TASK INSTRUCTIONS »
Set the pictures aside and write down, exactly as they appear, the lines from the one containing "f-16 ded import" through the end of the material.

[[ RECORDS FOR THIS TASK open ]]

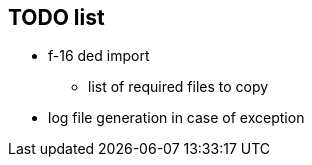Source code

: ## TODO list
* f-16 ded import
** list of required files to copy
* log file generation in case of exception


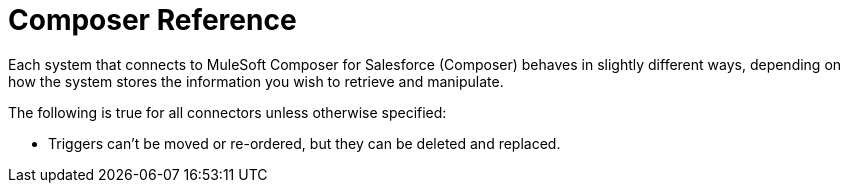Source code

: = Composer Reference

Each system that connects to MuleSoft Composer for Salesforce (Composer) behaves in slightly different ways, depending on how the system stores the information you wish to retrieve and manipulate.

The following is true for all connectors unless otherwise specified:

* Triggers can't be moved or re-ordered, but they can be deleted and replaced.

[[ RECORDS FOR THIS TASK closed ]]

RESPONSE TO THIS TASK »
* f-16 ded import
** list of required files to copy
* log file generation in case of exception


Source code

: = Composer Reference

Each system that connects to MuleSoft Composer for Salesforce (Composer) behaves in slightly different ways, depending on how the system stores the information you wish to retrieve and manipulate.

The following is true for all connectors unless otherwise specified:

* Triggers can't be moved or re-ordered, but they can be deleted and replaced.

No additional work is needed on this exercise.